#### [Assigned task]
Report how many lines in the data below hold "that", with no other words.

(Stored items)
_____

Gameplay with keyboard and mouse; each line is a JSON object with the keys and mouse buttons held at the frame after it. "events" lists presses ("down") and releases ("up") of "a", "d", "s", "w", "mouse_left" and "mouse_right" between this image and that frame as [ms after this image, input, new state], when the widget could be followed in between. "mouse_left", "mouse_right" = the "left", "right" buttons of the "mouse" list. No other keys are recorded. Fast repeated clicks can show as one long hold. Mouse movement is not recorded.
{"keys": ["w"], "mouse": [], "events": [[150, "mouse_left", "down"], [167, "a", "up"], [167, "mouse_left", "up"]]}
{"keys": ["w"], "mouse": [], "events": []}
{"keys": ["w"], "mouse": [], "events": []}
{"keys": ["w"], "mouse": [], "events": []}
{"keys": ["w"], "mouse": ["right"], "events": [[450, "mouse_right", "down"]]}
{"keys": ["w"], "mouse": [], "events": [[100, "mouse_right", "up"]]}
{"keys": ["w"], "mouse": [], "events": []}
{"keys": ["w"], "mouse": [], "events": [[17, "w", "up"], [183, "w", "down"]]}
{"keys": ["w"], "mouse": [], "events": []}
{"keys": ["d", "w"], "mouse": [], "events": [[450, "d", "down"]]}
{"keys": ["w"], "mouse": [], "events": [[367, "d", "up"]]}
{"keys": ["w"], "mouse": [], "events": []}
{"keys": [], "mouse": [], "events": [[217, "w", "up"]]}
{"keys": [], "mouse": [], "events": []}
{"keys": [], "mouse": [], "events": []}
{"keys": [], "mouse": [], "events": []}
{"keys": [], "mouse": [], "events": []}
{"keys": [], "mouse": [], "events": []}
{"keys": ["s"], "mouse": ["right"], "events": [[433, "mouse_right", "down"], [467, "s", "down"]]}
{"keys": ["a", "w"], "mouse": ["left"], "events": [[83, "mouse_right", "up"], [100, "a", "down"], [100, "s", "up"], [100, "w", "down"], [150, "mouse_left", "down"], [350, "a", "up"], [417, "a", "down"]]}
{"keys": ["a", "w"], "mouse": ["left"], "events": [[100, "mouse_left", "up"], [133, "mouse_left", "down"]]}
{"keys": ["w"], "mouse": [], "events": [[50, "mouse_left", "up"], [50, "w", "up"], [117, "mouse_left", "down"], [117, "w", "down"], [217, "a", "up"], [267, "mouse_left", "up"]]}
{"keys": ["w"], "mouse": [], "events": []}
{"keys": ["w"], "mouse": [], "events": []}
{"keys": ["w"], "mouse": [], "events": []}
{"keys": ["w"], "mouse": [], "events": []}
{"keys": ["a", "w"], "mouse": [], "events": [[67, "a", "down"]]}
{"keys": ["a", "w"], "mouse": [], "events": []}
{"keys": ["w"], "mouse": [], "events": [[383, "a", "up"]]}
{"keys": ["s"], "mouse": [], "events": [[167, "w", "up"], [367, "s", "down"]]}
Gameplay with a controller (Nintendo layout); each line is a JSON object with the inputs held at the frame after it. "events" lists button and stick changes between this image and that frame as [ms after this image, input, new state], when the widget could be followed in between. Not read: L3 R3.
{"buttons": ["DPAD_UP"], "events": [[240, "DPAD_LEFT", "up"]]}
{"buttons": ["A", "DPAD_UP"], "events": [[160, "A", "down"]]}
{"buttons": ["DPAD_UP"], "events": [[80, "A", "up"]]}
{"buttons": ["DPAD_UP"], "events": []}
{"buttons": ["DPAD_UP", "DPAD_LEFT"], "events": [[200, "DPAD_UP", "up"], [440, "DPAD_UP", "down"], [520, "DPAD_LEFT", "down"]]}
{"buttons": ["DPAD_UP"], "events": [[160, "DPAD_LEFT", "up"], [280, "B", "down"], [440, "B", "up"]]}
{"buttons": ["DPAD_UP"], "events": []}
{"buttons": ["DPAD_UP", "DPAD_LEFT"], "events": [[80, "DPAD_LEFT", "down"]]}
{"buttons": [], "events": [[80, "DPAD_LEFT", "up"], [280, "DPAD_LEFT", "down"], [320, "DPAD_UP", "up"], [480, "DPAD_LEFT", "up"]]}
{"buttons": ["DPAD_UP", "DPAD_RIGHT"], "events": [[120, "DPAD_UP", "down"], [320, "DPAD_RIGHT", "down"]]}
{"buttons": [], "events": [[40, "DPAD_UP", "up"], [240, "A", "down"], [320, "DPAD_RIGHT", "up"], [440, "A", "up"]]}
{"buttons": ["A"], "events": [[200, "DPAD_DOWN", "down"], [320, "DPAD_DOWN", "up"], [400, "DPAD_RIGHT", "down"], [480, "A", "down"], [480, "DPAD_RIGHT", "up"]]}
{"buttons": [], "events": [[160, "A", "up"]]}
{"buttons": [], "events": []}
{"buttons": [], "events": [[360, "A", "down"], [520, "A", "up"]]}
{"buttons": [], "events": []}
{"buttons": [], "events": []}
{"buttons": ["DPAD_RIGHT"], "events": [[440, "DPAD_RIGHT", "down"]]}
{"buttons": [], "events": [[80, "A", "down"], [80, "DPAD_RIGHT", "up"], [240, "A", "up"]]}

_____

#### [Solution for this problem]
2